This symposium focuses on the multiscale design of sustainable structural materials that achieve high mechanical performance with minimal reliance on alloying. Targeting compositionally simple yet microstructurally complex metals and alloys, it explores how intrinsic defect configurations, such as dislocation and grain-boundary or interface networks, govern mechanical behavior. Core topics include defect‑based property tailoring, dislocation dynamics, dislocation-interface interactions, and microstructural evolution during processing. Emphasis is placed on contributions employing continuum/discrete dislocation dynamics, atomistic simulations, phase‑field methods, crystal plasticity, and microstructure evolution modeling, along with complementary experimental characterization and processing to advance predictive, defect‑informed design of sustainable materials.

Multiscale simulations have traditionally followed a bottom-up approach, using data from finer scales to inform the construction of models at a coarser scale. While MMM is a testament to the success of these approaches, the rise of AI/ML-enhanced modelling techniques now promise quantitative accuracy across scales or automated information extraction from modalities such as text/images. To fully realize this promise we need new techniques to incorporate coarse scale or multimodal data in lower-scale simulations and provide informative error bounds for multiscale, sampling-intensive predictions. This symposium brings together leading experts from physics, chemistry and machine learning to present novel approaches for bidirectional information transfer across scales. We welcome submissions from researchers working on data-intensive multiscale problems in both simulation and experimental domains.
Key topics:

1. End-to-end differentiable simulations, top-down learning
2. Multi-scale propagation of uncertainty
3. Surrogate models for sampling intensive calculations
4. AI/ML schemes incorporating multimodal data (e.g. literature, images, timeseries)
5. Design of multiscale features
6. Agentic / autonomous workflow integration

A range of X-ray, neutron, and electron scattering methods are routinely employed to investigate microstructures across multiple scales, from atomic to mesoscopic and up to the bulk level. These methods have long been utilized for the purpose of developing and validating models of engineering materials using process-structure-property-performance (PSPP) relationships. As the capabilities of scattering techniques have advanced in parallel with increased computational power, the boundaries separating experiment, analysis, and modeling have begun to blur. This symposium will explore the paradigm through recent advances in:

• The experimental support of multiscale modeling using scattering techniques
• The interpretation of scattering experiments using multiscale modeling
• The integration of models and scattering experiments (with an eye toward real-time, model-driven experiments that probe PSPP relationships)

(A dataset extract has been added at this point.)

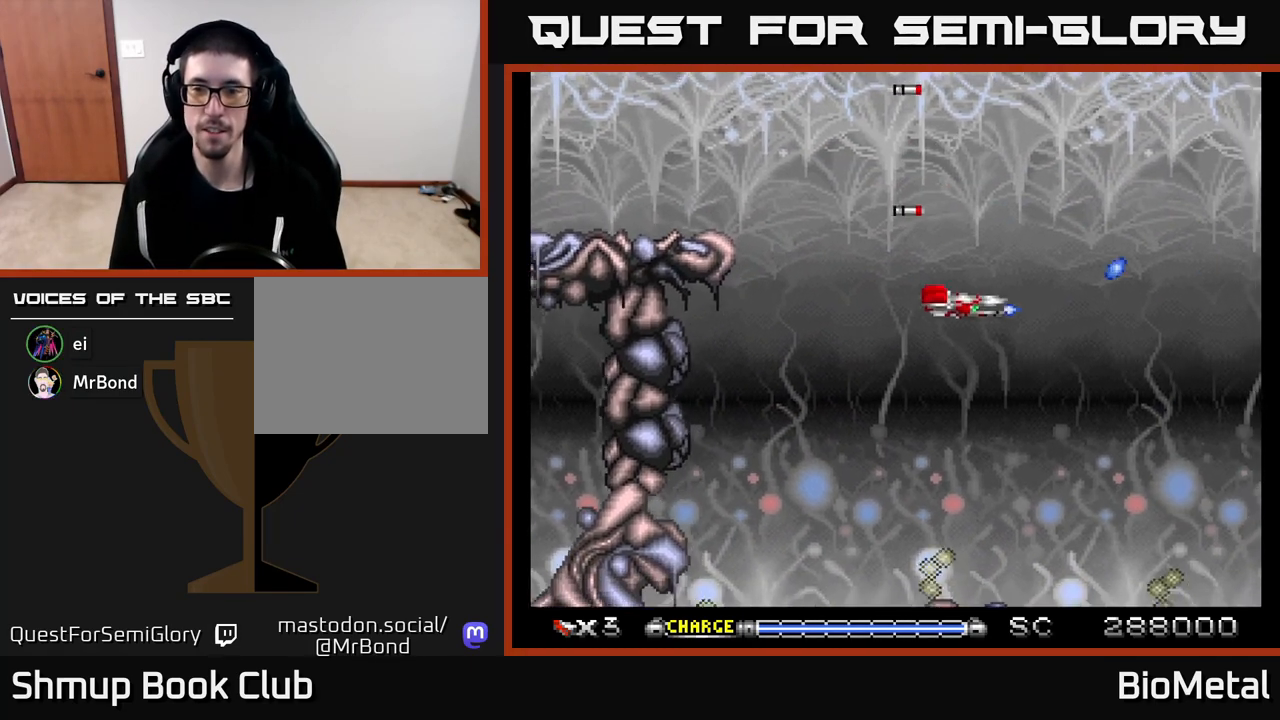
{"buttons": ["A", "DPAD_UP"], "left_stick": "center", "right_stick": "center", "events": [[300, "DPAD_DOWN", "up"], [317, "DPAD_UP", "down"]]}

In this ever-developing world, the hunger for energy is increasing. Most of the energy in today’s world is spent on the continuous production of drinking water, heating, cooling applications and power generation. Among all these processes, thermal energy is either the source or rejected. Understanding the transfer, conversion and storage of heat and mass, is therefore critical for optimizing these corresponding facilities to have a shorter operation duration, a higher conversion efficiency, and a larger storage capacity. In this session, we will comprehensively discuss the recent advances in fundamentals and technologies (including both modeling and experiments) for the transfer, conversion and storage of heat and mass.

Complex concentrated alloys and related multi-principal element alloys, spanning chemically disordered to ordered states, have attracted increasing interest due to their exhibited extraordinary mechanical performance and radiation tolerance. Yet, the local chemical complexity, chemical short-range ordering, and processing-induced heterogeneities strongly modulate defect formation, migration, and interaction, making defect kinetics and microstructural evolution difficult to predict under coupled extreme environments. This symposium will highlight emerging computational or experimental approaches that enable quantitative, mechanism-based descriptions of defects and their evolution during deformation or irradiation. Particular emphasis will be placed on how chemical order and non-equilibrium microstructural heterogeneity govern deformation mechanisms, irradiation response, and property degradation or enhancement.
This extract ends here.